Alexey Isaikin, the founder and longtime boss of the Volga-Dnepr Group, has withdrawn from the shareholder structure of the company, following a management buyout. The ownership and all commercial activities will be transferred to the executive team currently in place.
Benefiting from the collapse of the Soviet Union and the takeover of AN-124 freighters for little money, Mr. Isaikin started small and, over a period of 32 years, succeeded in creating a globally
respected consortium, offering customers air cargo transportation along with MRO services. Charter flights operated by AN-124F to transport heavy and bulky goods (Volga Dnepr Airlines), and
scheduled flights between Europe and the Far East (AirBridgeCargo), with stopovers in Moscow, formed the basis of his success and allowed him entry into the club of the richest Russians.
Volga-Dnepr was losing money since 2019
However, the happy times came to an end when Putin’s military invaded Ukraine, followed by Western sanctions. From 24FEB22 onwards, Isaikin's aviation empire dwarfed. Since then, the company has dramatically scaled down its activities, but continues to serve countries such as Iran, India, Bangladesh, China, and Vietnam - states that have not sanctioned Russia. Yet, it is more than doubtful as to whether these countries will yield enough money to keep the company afloat, financially. The fact is that the group has been generating losses since 2019, long before Russia's invasion of Ukraine.

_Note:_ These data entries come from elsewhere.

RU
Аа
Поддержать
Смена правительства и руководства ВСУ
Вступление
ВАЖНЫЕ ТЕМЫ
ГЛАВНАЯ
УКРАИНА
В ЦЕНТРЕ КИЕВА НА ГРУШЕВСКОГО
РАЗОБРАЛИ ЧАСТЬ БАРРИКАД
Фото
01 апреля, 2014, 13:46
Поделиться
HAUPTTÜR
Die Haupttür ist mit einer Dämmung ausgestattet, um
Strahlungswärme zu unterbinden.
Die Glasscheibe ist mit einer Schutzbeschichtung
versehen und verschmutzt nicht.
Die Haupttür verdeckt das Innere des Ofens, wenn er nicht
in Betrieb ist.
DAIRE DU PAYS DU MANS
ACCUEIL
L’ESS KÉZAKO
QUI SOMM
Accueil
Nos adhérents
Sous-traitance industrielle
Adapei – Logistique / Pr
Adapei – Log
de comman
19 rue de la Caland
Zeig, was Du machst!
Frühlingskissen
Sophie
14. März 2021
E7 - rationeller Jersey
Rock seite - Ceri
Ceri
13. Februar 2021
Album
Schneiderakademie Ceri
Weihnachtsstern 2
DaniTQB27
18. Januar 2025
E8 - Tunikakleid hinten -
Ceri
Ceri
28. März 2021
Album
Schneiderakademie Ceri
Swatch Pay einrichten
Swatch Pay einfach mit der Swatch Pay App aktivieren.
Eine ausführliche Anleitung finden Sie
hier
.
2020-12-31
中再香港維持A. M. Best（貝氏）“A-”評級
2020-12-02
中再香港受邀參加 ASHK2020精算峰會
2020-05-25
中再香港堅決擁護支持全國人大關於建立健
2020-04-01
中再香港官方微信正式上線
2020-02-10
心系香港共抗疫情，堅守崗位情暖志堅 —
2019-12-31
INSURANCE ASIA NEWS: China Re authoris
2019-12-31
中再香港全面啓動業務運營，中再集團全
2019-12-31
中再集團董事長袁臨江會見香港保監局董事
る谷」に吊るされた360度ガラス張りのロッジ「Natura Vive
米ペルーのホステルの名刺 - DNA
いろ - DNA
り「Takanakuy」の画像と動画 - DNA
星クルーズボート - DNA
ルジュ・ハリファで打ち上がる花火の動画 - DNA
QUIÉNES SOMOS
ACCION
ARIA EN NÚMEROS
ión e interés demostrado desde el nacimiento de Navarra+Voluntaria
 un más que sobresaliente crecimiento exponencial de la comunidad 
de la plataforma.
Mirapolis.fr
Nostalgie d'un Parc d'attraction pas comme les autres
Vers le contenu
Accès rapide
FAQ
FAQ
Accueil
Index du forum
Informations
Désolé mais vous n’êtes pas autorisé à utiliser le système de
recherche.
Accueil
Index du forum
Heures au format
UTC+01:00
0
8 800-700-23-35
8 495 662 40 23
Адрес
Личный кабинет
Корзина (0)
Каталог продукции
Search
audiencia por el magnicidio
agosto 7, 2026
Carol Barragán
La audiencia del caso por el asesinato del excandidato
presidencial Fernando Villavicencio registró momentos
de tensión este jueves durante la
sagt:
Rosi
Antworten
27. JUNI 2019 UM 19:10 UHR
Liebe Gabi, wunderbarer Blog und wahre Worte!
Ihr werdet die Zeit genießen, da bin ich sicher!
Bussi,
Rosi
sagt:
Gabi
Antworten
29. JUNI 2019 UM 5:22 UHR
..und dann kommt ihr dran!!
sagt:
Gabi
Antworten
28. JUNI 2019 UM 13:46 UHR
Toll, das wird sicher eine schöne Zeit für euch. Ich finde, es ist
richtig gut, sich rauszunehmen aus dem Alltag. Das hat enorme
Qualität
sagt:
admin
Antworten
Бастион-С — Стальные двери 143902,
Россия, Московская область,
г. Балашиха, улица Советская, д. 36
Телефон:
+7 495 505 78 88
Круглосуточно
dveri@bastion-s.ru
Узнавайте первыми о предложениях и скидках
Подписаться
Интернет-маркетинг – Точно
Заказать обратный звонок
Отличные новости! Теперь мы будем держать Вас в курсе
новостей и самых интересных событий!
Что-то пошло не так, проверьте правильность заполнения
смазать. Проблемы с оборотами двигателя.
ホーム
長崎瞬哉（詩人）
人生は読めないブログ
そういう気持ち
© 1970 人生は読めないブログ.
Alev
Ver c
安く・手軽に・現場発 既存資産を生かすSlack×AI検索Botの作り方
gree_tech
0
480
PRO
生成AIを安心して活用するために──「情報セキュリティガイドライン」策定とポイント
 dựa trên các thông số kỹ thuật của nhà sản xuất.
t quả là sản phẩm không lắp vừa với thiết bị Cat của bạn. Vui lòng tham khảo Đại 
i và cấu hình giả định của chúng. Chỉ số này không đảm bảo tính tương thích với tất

Meanwhile, the Russian newswire, Interfax, announced that a speaker of the Volga Group recently confirmed Mr. Isaikin’s resignation, stating that, “after working in the aviation sector for 45 years, [Isaikin] decided to withdraw from the shareholder structure of the Group, and to transfer management to an executive team with unique competencies in international air cargo services.”
Opaque corporate structure
The Group consists of VolgaDnepr Airlines and its linehaul arms, AirBridgeCargo and ATRAN Airlines, all based and registered in Russia. Stakes of 51% in these three legal entities are owned by Volga-Dnepr Moskva LLC, which, in turn, is wholly owned by Netherlands-based Volga-Dnepr Logistics B.V. Until now, the Group’s official parent company was Liechtenstein-based Alpine Prosperity Foundation, which is wholly owned by Mr. Isaikin. According to Interfax, he is now divesting his stakes in all of his foreign assets, including CargoLogic Germany and Cargologic Air (UK), in addition to his ownership in Liechtenstein’s Alpine Prosperity and Gloria 7 S.a.r.L of Luxembourg.
Cargologic Air and CargoLogic Germany are airlines that Isaikin registered as a passport holder of Cyprus. However, in mid-MAR22, the European Aviation Authorities banned their flights upon discovering that Isaikin’s primary citizenship is Russian. The fleet of Leipzig-based CargoLogic Air consists of 4 leased Boeing 737 P2F. It is now in bankruptcy proceedings. CargoLogic Air operated two B747F until their grounding. The only Group member that is still flying is Russian carrier Volga-Dnepr Airlines, which operates twelve AN-124-100s and five IL76TD-90Vs. However, the Antonovs are cut off from spare parts and supplies since the license holder, state-run Ukraine Antonov Airlines, refuses to deliver to Russian carriers.
Moving from Moscow to Abu Dhabi?
Russian media report that Volga-Dnepr intends to lay off almost all of the remaining pilots at AirBridge Cargo and ATRAN, who manned the flight decks of Boeing aircraft – in total more than 200 staff.
Mr. Isaikin’s retreat has fueled speculations that a new round of negotiations on the creation of a joint venture could commence between AirBridge Cargo and Etihad. The intention being to circumvent Western sanctions that have been imposed on him. Neither Isaikin nor Volga-Dnepr have commented.